The first big piece you will need is the google_client_config
. This piece is the one that led me down this road in the first place. This gives information back to Terraform on how to access the Google API and how to use other pieces. The most important piece here is the access token. This is a short-lived token that will be used to communicate with the cluster with whatever privilege the gcloud command (or Terraform provider context) has.
As you may notice, the google_container_cluster
gives us the other pieces. It gives us the host, along with the CA certificate of the host. This then gives you full access to the Kubernetes instance and allows you to start managing the instance with Kubernetes!
Now the next bit that may trip people up is the depends_on
. Because the provider doesn't naturally give you dependencies. Terraform can't figure out the dependency graph on its own, so it needs some help. We specifically target the node pool because we want actual node workers in kubernetes for certain things to work (i.e. namespace is a good example that needs a worker node to work fully). If you don't have this, destroying and or other massive changes might leave you in a stuck state.

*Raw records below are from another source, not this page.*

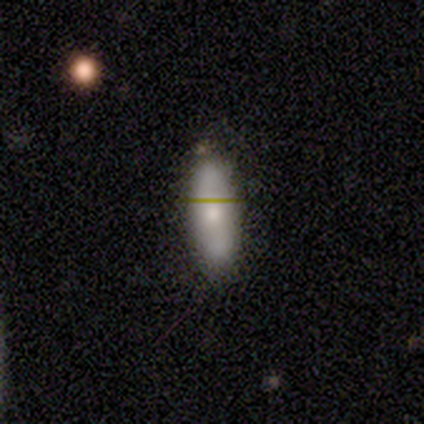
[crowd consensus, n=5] smooth-or-featured: smooth: 60% | featured or disk: 40% | star or artifact: 0%
  how-rounded: cigar-shaped: 67% | in between: 33% | round: 0%
  merging: none: 60% | minor disturbance: 40% | major disturbance: 0% | merger: 0%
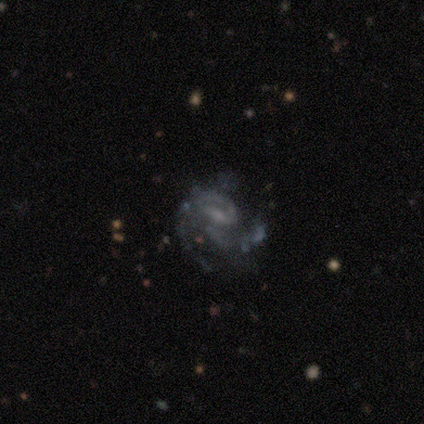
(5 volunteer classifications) Overall: featured or disk (60%; star or artifact 40%). Edge-on disk: no (100%). Bar: weak (67%; no 33%). Spiral arms: yes (100%). Spiral arm count: 1 (67%; can't tell 33%). Spiral winding: loose (100%). Bulge size: none (67%; small 33%). Merging: none (67%; major disturbance 33%).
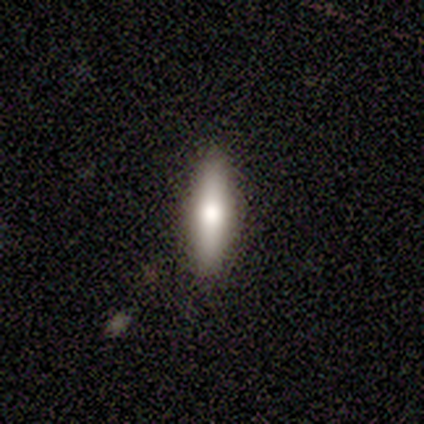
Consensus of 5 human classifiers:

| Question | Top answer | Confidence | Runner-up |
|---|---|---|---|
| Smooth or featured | smooth | 60% | featured or disk (40%) |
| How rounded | cigar-shaped | 67% | in between (33%) |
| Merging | none | 100% | — |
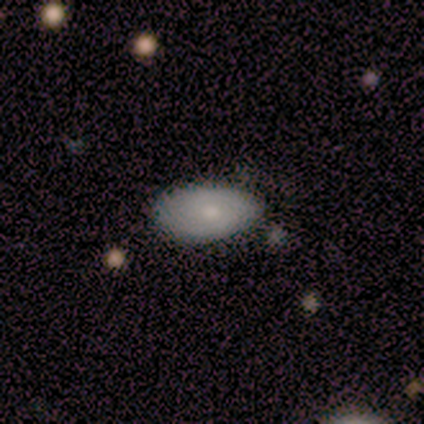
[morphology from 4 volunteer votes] Volunteers were most divided on "spiral arms": no: 67%, yes: 33%. More confident: edge-on disk — no (100%); bar — no (100%); merging — none (100%); smooth or featured — featured or disk (75%); bulge size — small (67%).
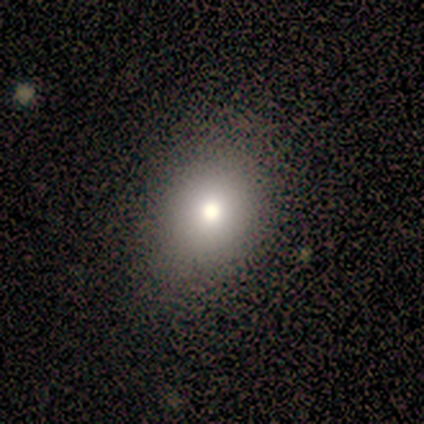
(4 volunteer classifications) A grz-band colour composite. It shows a smooth galaxy with no disk features (100%) that is round (100%). Merging: none (100%).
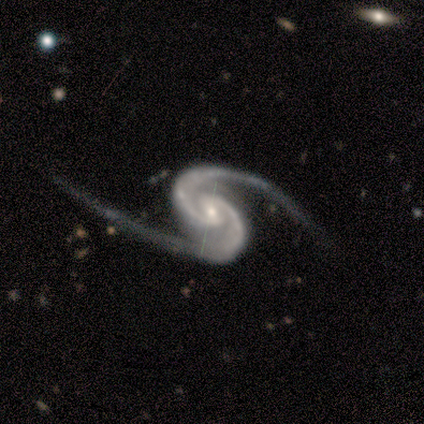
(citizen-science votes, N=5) Volunteers were most divided on "bar" (2-way tie): strong: 40%, weak: 40%, no: 20%. More confident: smooth or featured — featured or disk (100%); edge-on disk — no (100%); spiral arms — yes (100%); spiral arm count — 2 (100%); spiral winding — loose (80%); merging — none (80%); bulge size — small (60%).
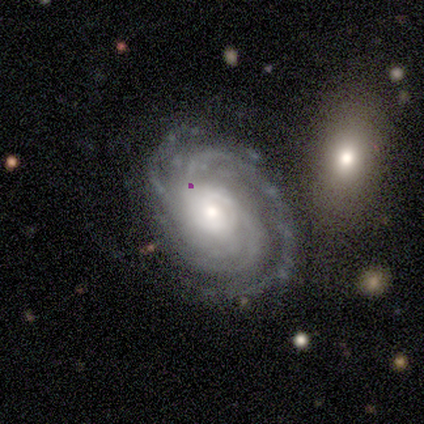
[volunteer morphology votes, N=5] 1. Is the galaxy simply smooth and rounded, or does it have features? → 100% featured or disk, 0% smooth, 0% star or artifact.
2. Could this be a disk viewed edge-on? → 100% no, 0% yes.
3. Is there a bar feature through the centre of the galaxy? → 40% weak (tied), 40% no (tied), 20% strong.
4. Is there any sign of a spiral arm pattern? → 100% yes, 0% no.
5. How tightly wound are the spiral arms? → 40% tight (tied), 40% medium (tied), 20% loose.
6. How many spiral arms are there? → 40% 2, 20% 4, 20% more than 4, 20% can't tell, 0% 1, 0% 3.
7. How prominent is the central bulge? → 60% small, 20% large, 20% moderate, 0% dominant, 0% none.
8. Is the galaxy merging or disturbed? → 80% none, 20% minor disturbance, 0% major disturbance, 0% merger.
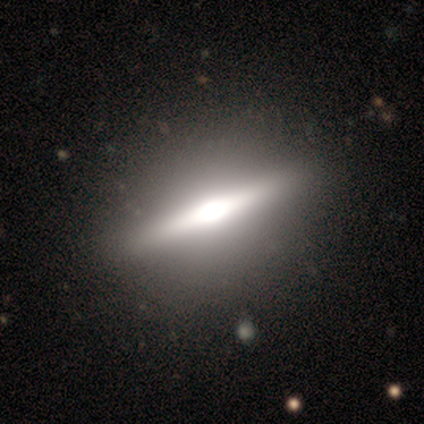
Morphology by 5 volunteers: Volunteers were most divided on "smooth or featured": featured or disk: 60%, smooth: 40%, star or artifact: 0%. More confident: edge-on disk — yes (100%); edge-on bulge — rounded (100%); merging — none (100%).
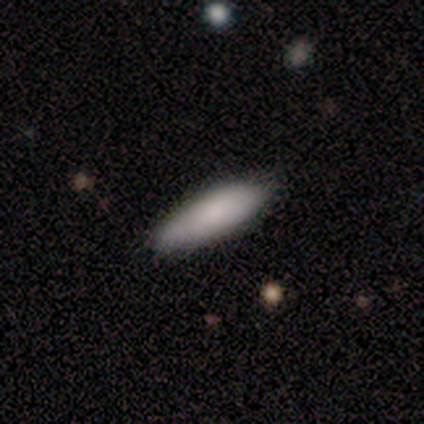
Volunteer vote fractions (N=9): Morphology: type=smooth (100%); roundness=in between (67%); merging=none (89%).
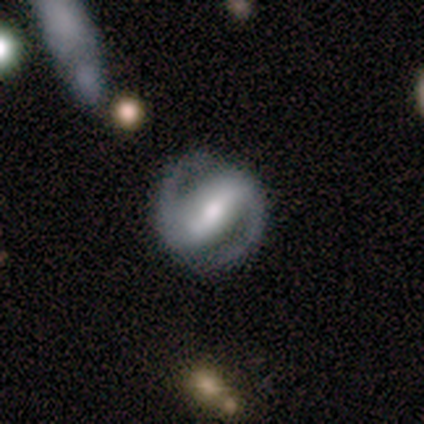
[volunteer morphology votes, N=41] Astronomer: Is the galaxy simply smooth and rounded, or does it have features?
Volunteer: featured or disk — 98%.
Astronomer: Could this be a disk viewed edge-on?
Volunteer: no — 98%.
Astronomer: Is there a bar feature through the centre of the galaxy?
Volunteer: strong — 79%.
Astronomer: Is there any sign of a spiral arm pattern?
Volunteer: yes — 100%.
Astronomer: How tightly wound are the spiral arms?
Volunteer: medium — 46% (runner-up: tight, 38%).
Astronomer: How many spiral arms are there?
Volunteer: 2 — 97%.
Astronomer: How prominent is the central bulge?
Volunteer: moderate — 62%.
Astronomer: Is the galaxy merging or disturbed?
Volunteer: none — 90%.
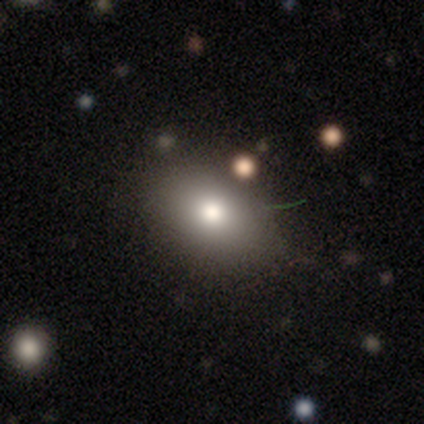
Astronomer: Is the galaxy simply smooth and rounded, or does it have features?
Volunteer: smooth — 75%.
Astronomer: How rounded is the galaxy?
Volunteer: in between — 67%.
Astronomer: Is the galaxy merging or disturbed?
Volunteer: none — 100%.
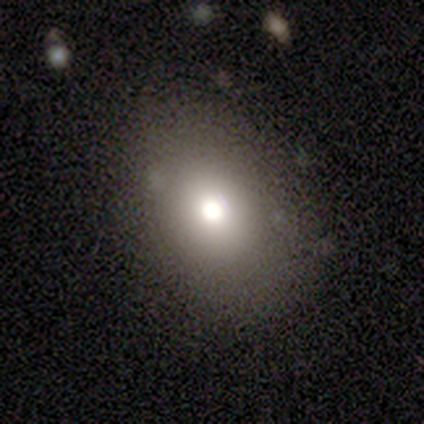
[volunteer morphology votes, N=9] Overall: smooth (89%). How rounded: in between (88%). Merging: none (100%).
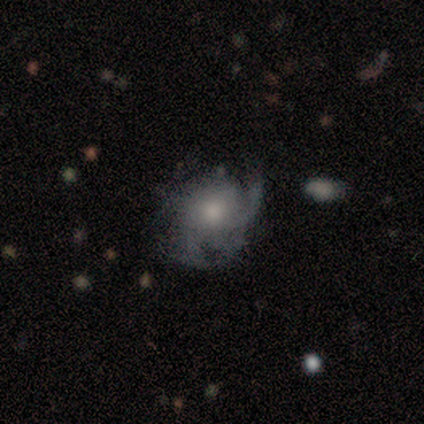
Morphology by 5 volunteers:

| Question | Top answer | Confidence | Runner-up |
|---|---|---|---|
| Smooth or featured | smooth | 40% | tied: featured or disk (40%) |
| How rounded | in between | 100% | — |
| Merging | minor disturbance | 50% | none (25%) |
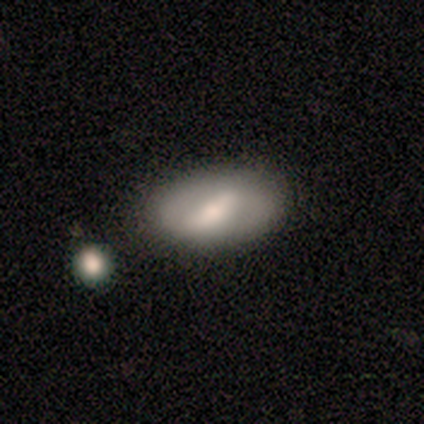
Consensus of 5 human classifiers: This is marginally a smooth galaxy (40%, tied with featured or disk). How rounded: clearly in between (100%). Merging: clearly none (100%).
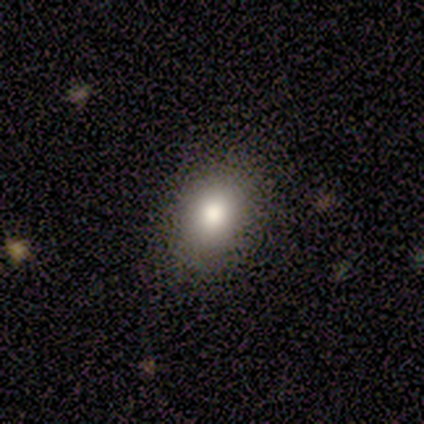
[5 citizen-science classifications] smooth-or-featured: smooth: 100% | featured or disk: 0% | star or artifact: 0%
  how-rounded: round: 80% | in between: 20% | cigar-shaped: 0%
  merging: none: 100% | minor disturbance: 0% | major disturbance: 0% | merger: 0%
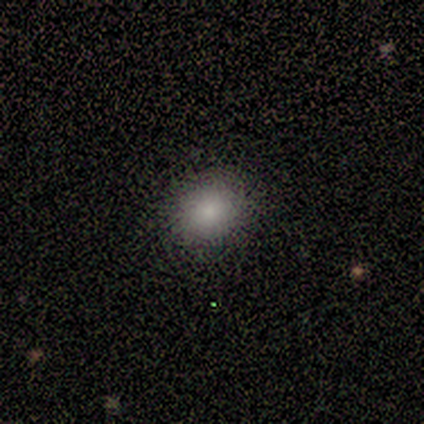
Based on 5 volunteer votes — Smooth or featured? smooth (100%)
How rounded? round (80%)
Merging? none (100%)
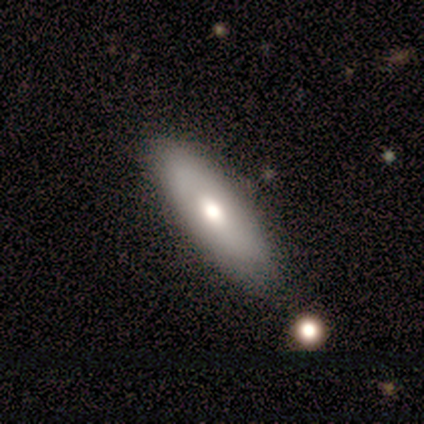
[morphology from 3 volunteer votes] type=smooth (67%); roundness=cigar-shaped (100%); merging=none (67%).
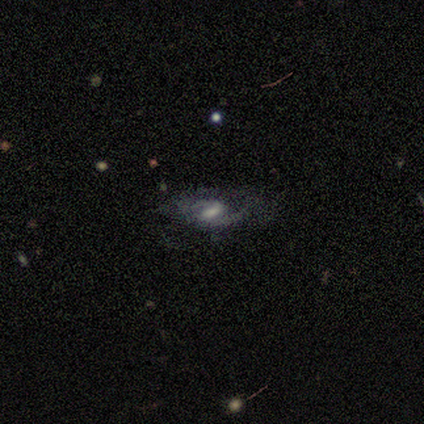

Now that we've tied things together using a basic namespace. Let's see how we would tie a secret. In our case, this will be the password to the database user. This would look like this:
resource "random_password" "user" {
length = 16
}
resource "google_sql_user" "users" {
name = "user"
instance = google_sql_database_instance.instance.name
password = random_password.user.result
}
resource "kubernetes_secret" "user" {
metadata {
name = "user-password"
namespace = kubernetes_namespace.test.metadata[0].name
}
data = {
password = random_password.user.result
}
}
We use Terraform to generate the password, the link the two other resources together. In this case, we create a SQL user and the secret to store that same password for a pod to use to connect to the database.
The trickiest part of all of this is to ensure that the dependency graph that Terraform generates is accurate. So using depends_on
and other things may need to be used more often.